Fraud: Since many of the recipients of the junk email (around 95%) prefer not to receive it, the junk emailers have clever tricks up their sleeve to woo the recipients to open their messages. Tricks such as changing the header in the subject line, may look anything other than an advertisement. Another trick is to relay their mail messages off the mail server of an innocent third party. This tactic has a two-fold effect: both the relay system and the innocent mail victim are flooded with junk messages. Another trick the spammers use is to forge the headers of messages, making it look like as if the message originated elsewhere.

Waste of other’s resources: When a spammer sends out messages it is carried by numerous other systems in its way and there is no justification for the additional load these systems have to bear for the extra payload of the advertisement.

Spammers adopt very fraudulent and tortious techniques to avoid being held responsible in the court. Though large companies may afford to fight these cutting edge lawsuits, small “mom and pop “ ISPs are left to deal the flood of messages on their own.

Ronald Coase and his economic theory: He said that it would be particularly dangerous for a free market when an inefficient business (one that can’t bear the costs of its own activities) distributes its costs among a larger number of victims. It is because when millions of people suffer only a small amount of damage, it becomes more costly for the victims to go out and hire lawyers to recover their damages they suffered. Unless and until that population unites and fights back it will continue to bear those unnecessary and detrimental costs. This is what encourages the spammers to continue their dirty work.

In economic terms, this may be a prescription for disaster. Since when inefficiencies are allowed to continue, the free market would no longer continue at peak efficiency. As learnt in college Microeconomics, the “invisible hands” normally keep the market efficient and balance it, but inefficiencies tip everything out of balance. However, in the context of the Internet, these forces are no longer considered invisible but are actually visible. They can be seen when you have trouble accessing a web site, or when your email takes 3hrs to travel from AOL to Yahoo! Mail, or when a flood of spam crashes your ISP’s server.

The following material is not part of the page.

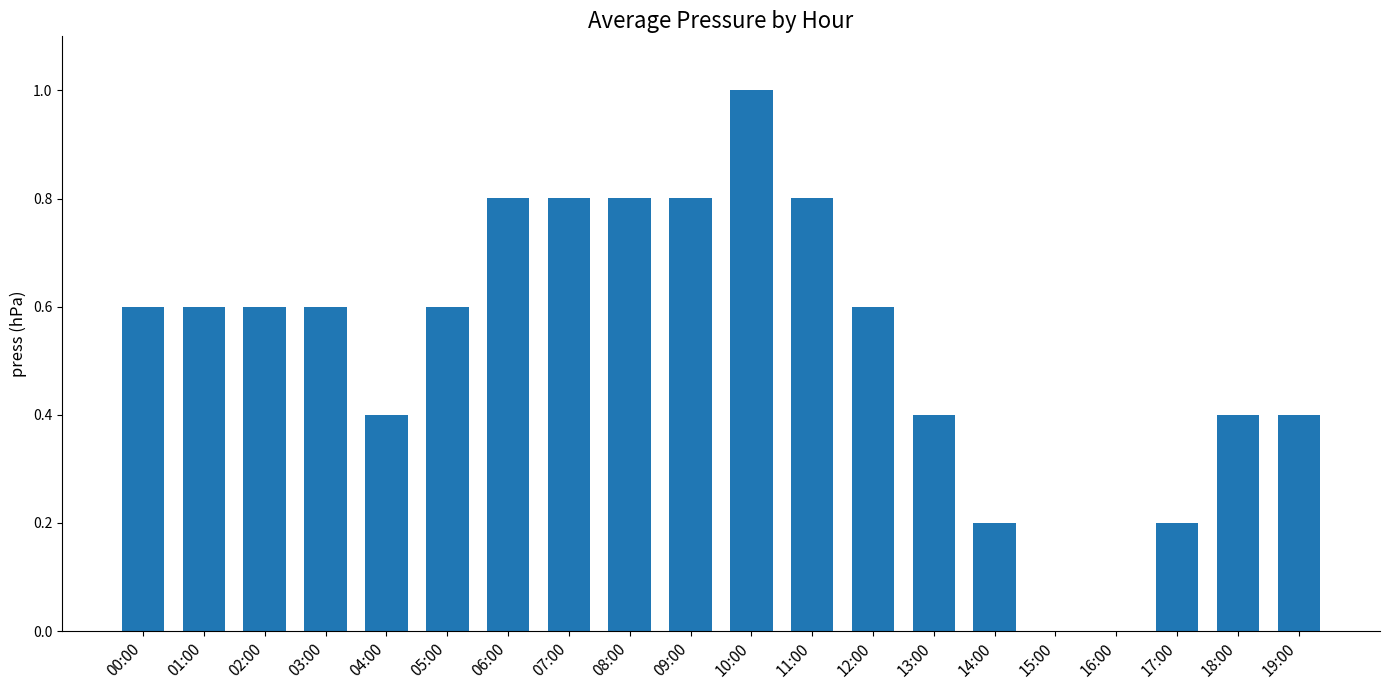

The chart shows a value of 0.3 at 02:00. True or false?

False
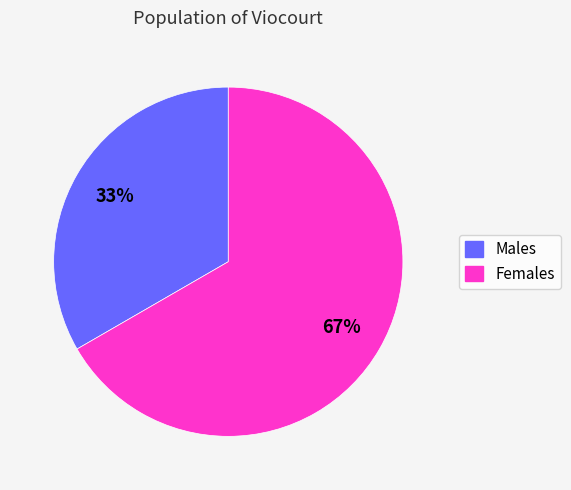

To the nearest percent, what is the average slice percentage?

50%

CAUCE believes that stealing is stealing be it a penny or a dollar. Remember it is enough to only steal a penny from 4 million people to buy yourself a Mercedes Benz.

Displacement of Normal Email: In the late 1980s when fax machines were used to send messages, the concept of sending advertisements through these machines also came up and it became a difficult task to get the fax you were expecting since you had to go through a lot of junk before you got the right mail. Similarly now the spam that is received today is displacing the actual mail that is meant for us and has led to a tremendous amount of clutter in our inboxes.